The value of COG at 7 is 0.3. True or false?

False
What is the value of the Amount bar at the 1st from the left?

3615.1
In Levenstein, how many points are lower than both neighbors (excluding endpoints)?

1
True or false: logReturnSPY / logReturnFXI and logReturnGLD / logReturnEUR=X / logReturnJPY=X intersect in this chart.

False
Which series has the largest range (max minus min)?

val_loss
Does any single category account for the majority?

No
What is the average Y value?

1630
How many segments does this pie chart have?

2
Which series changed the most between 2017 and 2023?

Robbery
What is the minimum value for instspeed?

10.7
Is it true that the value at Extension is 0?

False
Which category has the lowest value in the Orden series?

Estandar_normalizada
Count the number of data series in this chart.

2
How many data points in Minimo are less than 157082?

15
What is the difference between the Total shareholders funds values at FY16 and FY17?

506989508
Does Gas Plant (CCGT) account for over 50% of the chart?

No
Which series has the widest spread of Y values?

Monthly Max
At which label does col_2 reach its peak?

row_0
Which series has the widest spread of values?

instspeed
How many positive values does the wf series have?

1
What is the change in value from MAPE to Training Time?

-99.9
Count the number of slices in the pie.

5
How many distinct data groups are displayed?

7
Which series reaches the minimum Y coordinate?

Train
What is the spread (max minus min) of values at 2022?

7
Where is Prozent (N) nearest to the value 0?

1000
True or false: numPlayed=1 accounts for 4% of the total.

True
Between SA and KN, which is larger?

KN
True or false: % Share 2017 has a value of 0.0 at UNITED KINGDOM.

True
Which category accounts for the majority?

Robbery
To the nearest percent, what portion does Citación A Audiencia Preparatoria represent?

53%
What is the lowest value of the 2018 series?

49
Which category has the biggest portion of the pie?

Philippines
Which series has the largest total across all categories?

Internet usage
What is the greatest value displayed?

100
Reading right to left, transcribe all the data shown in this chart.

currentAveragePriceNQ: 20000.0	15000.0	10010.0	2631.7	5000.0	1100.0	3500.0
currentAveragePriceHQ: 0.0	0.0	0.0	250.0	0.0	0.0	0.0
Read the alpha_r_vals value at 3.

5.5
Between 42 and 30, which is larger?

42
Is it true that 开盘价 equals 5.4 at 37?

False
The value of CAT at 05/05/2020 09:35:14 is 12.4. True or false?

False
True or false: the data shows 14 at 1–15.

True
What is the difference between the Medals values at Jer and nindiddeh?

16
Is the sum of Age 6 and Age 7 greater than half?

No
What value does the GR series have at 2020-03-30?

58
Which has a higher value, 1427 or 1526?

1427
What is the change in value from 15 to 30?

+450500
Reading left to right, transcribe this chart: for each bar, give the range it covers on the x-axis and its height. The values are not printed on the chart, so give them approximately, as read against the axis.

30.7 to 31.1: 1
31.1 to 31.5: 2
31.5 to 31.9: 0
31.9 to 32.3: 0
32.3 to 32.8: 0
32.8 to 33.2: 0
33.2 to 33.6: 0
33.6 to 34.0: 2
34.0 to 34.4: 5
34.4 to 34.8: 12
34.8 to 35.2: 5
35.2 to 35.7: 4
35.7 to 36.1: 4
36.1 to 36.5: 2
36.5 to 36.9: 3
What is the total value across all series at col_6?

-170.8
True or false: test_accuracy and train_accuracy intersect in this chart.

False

_ _ _ _ _ _ _

* Task objective
Count the lines in the listing above that contain the string "many", and reply with only that number.

* Your response
5